James Booth, Roy Kinnear and Bryan Pringle (the mayor) do their reliable turns, and Russell whizzes it all along. A strange debut movie for Ken Russell, it is not exactly subtle or witty, but still it is fast paced, amiable and fairly amusing. It does have the sex scene and film festival aspects that link it to Russell’s later work, though.
TV personality of the day Robert Robinson (1927–2011) appears briefly as himself. He has lines to say!: ‘Where will all of it end? Apache dancing in the Floral Halls? Absinthe in the ice-cream parlours?’ When he insisted on writing all his own dialogue (uncredited), Russell readily agreed, telling him he could write everyone else’s dialogue, too, if he wished.
Producer Kenneth Harper felt disappointed and the script was constantly being rewritten throughout the making of the film. The studio finally agreed to distribute the film on a small release in 1964 after the sudden popularity of James Booth in Zulu. Russell happily attended the London premiere but found the audience disliked the film and he left the after party to spend the night drinking in various local bars before passing out in the street and being woken up and moved on by a copper.
Also in the cast are James Booth, Roy Kinnear, Sandor Elès, Marisa Mell, Bryan Pringle, Henry McCarty, Alita Naughton, Germaine Delbat, and Norman Pitt.
It is shot at Herne Bay, Kent, England, (standing in for Gormleigh-on-Sea, Boulogne-sur-Mer, Pas-de-Calais, France (exterior scenes of the film within the film) and Le Touquet, Pas-de-Calais, France, between May and July 1963.

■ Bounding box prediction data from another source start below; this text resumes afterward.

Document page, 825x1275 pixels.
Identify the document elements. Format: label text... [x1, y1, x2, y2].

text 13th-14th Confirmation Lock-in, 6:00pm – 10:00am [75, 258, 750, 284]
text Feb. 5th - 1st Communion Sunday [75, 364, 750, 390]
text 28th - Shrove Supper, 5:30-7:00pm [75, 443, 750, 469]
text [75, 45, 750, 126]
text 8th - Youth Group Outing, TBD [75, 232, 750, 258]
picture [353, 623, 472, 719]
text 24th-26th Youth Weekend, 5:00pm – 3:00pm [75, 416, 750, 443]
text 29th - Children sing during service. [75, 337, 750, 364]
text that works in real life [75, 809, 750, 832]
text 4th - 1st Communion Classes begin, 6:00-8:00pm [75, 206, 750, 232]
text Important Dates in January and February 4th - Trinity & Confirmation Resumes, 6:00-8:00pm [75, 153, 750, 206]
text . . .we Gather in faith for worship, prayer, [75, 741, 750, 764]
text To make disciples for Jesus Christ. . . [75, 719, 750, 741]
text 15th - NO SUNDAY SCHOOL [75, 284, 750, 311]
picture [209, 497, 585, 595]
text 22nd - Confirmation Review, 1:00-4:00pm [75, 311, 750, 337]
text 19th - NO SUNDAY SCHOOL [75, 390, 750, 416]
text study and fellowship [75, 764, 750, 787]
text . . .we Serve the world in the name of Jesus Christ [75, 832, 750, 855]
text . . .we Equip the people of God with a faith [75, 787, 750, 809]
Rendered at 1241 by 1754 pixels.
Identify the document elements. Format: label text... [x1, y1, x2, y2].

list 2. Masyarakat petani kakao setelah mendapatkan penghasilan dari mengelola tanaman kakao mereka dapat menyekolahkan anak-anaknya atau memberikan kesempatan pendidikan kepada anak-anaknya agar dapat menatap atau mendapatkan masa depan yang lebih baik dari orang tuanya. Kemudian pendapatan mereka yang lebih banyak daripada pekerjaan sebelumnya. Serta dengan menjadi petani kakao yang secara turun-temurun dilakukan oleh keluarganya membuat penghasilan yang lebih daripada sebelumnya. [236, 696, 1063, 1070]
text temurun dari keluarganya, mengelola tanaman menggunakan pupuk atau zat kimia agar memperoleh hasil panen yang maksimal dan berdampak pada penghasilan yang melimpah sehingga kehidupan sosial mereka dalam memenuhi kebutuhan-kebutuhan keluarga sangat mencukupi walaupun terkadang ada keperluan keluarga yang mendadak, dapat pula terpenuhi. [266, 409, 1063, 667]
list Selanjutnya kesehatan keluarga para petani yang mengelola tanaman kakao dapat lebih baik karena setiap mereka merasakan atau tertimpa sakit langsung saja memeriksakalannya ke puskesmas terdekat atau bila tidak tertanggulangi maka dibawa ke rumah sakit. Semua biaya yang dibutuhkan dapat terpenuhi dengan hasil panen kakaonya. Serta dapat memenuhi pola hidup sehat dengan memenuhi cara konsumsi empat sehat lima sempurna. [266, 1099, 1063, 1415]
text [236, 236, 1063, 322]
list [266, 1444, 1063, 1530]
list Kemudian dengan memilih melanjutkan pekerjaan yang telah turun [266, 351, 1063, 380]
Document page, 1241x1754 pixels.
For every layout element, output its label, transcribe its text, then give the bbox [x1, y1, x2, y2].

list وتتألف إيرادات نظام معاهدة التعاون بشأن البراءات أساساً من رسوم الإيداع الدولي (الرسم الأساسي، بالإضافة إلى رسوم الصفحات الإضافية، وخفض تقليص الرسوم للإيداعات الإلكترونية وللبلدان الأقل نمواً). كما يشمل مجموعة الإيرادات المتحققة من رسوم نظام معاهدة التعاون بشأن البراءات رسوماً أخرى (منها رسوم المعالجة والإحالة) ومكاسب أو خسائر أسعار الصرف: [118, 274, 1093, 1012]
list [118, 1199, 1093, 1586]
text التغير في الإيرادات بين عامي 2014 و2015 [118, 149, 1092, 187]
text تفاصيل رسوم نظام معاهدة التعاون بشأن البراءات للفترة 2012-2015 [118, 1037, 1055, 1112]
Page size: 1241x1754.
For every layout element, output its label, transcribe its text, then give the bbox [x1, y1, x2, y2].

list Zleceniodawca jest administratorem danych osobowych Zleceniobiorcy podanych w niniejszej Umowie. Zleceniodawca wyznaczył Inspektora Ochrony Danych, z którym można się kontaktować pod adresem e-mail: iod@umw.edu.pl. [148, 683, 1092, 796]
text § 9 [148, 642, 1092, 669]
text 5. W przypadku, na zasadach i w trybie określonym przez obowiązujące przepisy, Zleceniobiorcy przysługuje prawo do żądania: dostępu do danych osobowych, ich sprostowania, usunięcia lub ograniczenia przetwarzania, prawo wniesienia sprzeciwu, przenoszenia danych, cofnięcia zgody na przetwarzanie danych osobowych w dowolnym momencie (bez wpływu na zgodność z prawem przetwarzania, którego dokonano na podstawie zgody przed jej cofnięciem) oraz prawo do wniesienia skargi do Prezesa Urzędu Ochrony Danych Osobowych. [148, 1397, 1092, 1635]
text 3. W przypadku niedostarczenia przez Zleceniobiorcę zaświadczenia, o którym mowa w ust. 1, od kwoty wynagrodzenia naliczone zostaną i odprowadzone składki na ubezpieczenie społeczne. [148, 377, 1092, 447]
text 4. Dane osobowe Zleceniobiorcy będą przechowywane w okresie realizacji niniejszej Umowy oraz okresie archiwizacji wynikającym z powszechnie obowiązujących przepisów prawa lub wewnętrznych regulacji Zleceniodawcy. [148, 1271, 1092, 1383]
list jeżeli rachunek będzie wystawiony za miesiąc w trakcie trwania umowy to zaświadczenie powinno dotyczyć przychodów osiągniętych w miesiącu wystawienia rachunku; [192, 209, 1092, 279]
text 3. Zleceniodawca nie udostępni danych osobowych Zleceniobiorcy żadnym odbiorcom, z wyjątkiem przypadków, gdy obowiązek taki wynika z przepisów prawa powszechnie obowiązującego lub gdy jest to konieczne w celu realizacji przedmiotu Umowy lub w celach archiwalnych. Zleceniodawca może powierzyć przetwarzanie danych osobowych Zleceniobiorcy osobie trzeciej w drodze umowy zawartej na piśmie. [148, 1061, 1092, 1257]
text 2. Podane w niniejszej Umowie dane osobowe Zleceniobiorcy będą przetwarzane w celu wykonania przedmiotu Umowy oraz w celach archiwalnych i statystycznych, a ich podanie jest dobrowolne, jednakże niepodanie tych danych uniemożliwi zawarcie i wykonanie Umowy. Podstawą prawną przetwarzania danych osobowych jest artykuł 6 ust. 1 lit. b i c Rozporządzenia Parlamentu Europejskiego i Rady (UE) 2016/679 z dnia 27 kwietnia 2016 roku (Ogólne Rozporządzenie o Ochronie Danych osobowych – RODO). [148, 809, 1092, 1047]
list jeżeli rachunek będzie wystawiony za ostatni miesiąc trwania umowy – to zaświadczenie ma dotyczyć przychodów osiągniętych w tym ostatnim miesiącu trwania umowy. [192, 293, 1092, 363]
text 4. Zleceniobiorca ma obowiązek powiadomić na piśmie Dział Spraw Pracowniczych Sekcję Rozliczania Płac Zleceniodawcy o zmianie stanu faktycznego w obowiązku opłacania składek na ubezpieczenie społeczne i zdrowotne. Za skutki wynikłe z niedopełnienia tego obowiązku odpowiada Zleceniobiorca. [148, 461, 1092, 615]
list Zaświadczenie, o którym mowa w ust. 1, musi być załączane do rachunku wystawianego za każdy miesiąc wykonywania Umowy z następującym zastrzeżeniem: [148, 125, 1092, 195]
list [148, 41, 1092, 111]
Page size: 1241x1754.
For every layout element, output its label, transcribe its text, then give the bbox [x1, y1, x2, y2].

It runs 86 minutes, cut from an o
Russell agreed French Dressing wasn’t very funny but claimed it had a quality of poetic melancholy he was quite pleased with. He said had a miserable time making the film, that the title was ‘just about the dirtiest word in the business’ and that he expected he would never be allowed to direct another feature, and even announced he would never make another one.
French Dressing is directed by Ken Russell, runs 86 minutes, is made by Associated British Picture Corporation and Kenneth Harper Production [Kenwood], is released by Warner-Pathé Distributors (1964) (UK) is written by Peter Myers (original story and screenplay), Ronald Cass (original story and screenplay), Peter Brett (screenplay) and Johnny Speight (additional dialogue), is shot by Kenneth Higgins, is produced by Kenneth Harper and Andrew Mitchell, is scored by Georges Delerue and is designed by Jack Stephens.
It was released on DVD by Network (2015) (UK).
Manhattan-born Alita Naughton died in London on 10 January 2019, aged 76, totally forgotten. She receives an ‘introducing’ credit as Judy, but, although she has nice funny girl looks and is appealing, her film career went nowhere. Russell also cast her as Journalist in his 1966 TV film Isadora, her only other film.
Robert Robinson is remembered for Picture Parade, Points of View, BBC-3, My Word, The Book Programme, Ask the Family and Call My Bluff. He reviewed films on the popular radio show The Critics and was the film critic of the London Sunday Telegraph in the mid-1960s, sacked after disliking a movie liked by the wife of the newspaper’s proprietor.
On 22 August 2008, Russell returned to Herne Bay to introduce an outdoor screening of the film in the Memorial Park as part of the Herne Bay Festival 2008.